> **Work item**
In the entries below, begin at the line that has "magni fi cation (×500), ( c" and stop after the line that has "FIGURE 2 NDDS"; output those lines exactly, leaving out pictures.

> **Data records**
▶

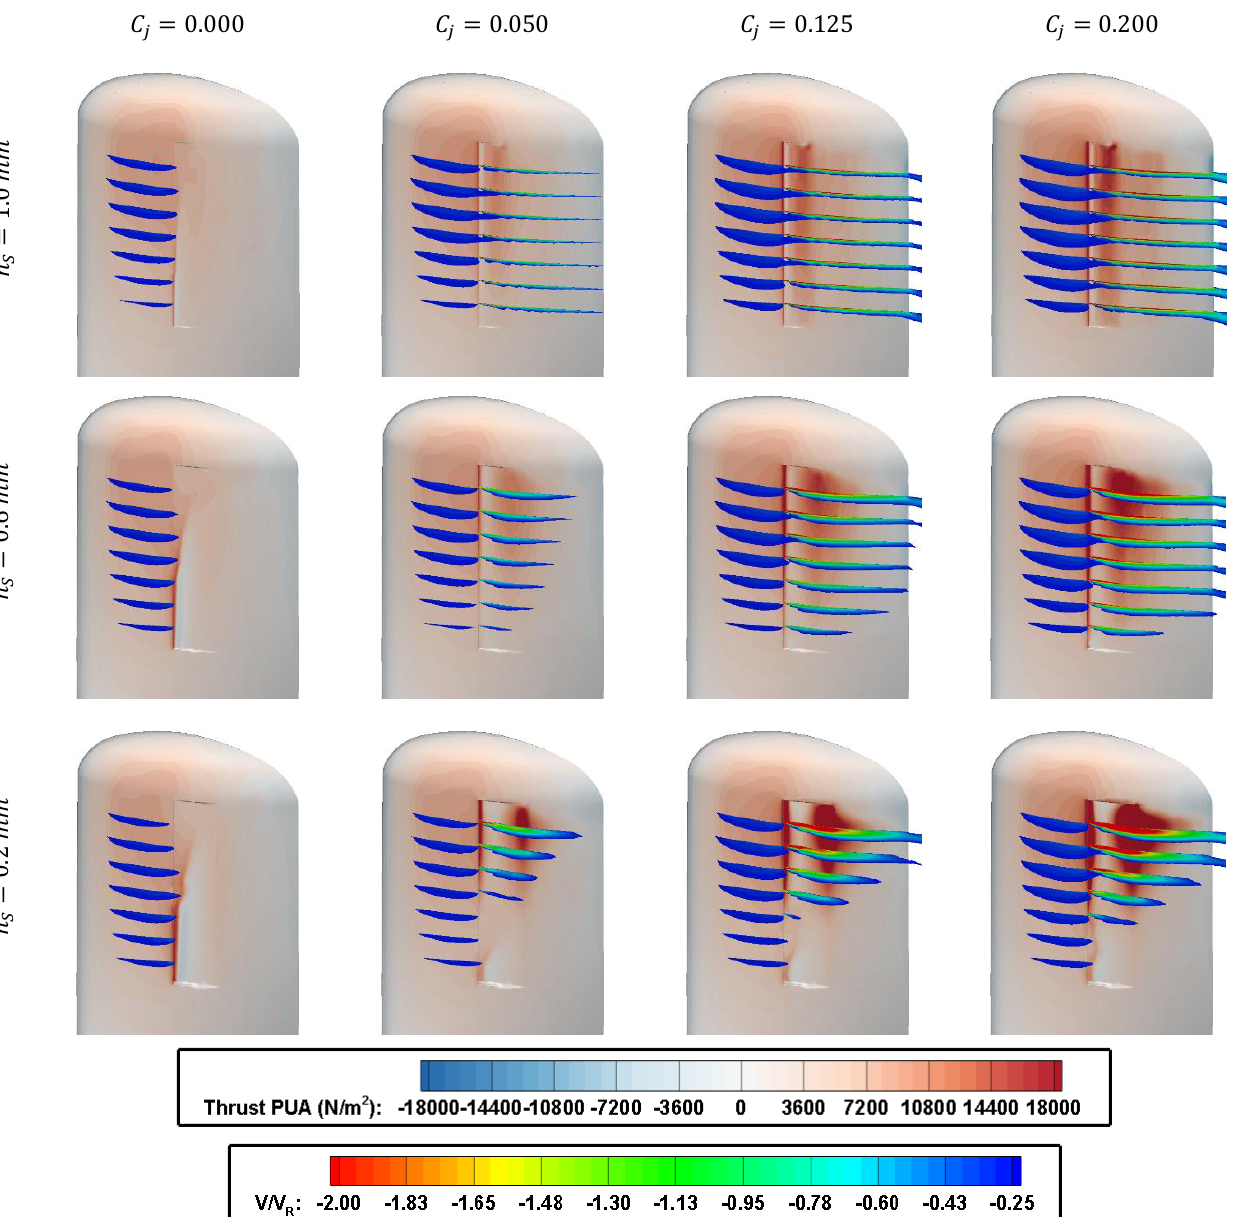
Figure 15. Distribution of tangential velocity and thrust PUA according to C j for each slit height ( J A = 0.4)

◀
▶

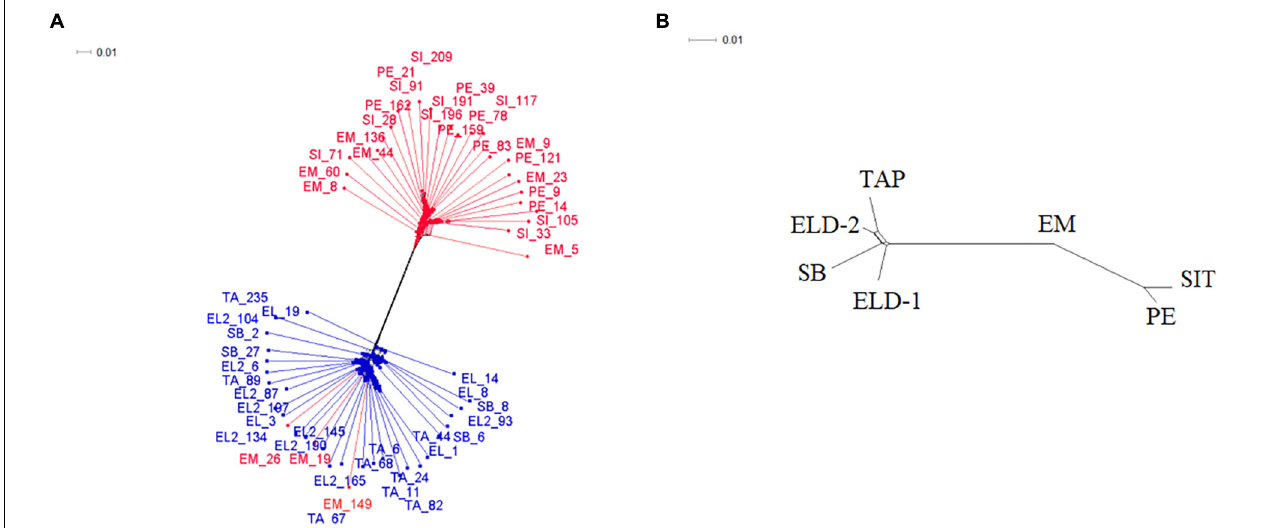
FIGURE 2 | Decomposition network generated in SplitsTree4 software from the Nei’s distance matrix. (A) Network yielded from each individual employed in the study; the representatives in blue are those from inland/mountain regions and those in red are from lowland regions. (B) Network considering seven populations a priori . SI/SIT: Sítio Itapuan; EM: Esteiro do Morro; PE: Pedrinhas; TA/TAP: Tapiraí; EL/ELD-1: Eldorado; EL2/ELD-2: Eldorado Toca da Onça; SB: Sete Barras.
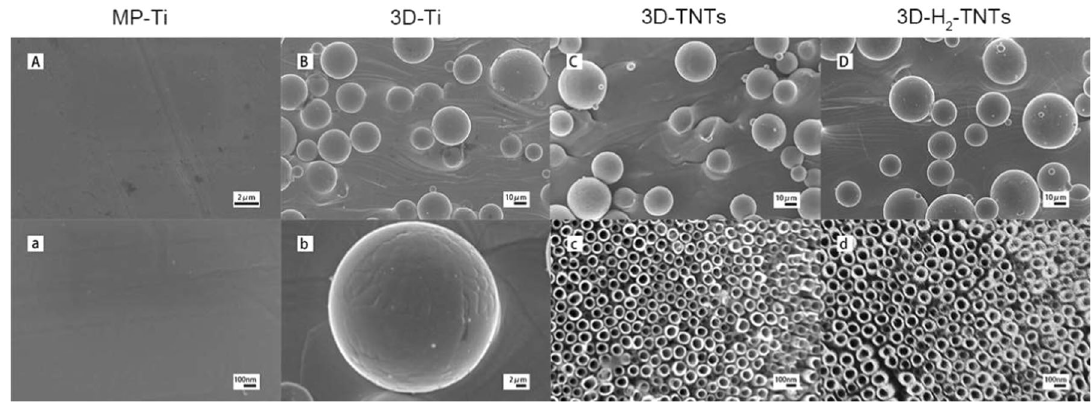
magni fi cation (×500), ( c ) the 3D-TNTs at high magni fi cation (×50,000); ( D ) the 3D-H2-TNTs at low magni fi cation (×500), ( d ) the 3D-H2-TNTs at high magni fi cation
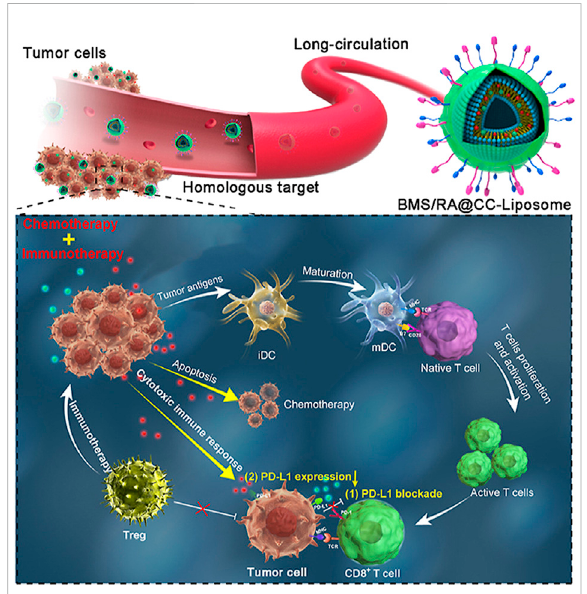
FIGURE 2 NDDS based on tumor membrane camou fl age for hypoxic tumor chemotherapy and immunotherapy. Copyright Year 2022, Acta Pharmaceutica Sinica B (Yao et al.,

◀

> **Response to the task**
magni fi cation (×500), ( c ) the 3D-TNTs at high magni fi cation (×50,000); ( D ) the 3D-H2-TNTs at low magni fi cation (×500), ( d ) the 3D-H2-TNTs at high magni fi cation
FIGURE 2 NDDS based on tumor membrane camou fl age for hypoxic tumor chemotherapy and immunotherapy. Copyright Year 2022, Acta Pharmaceutica Sinica B (Yao et al.,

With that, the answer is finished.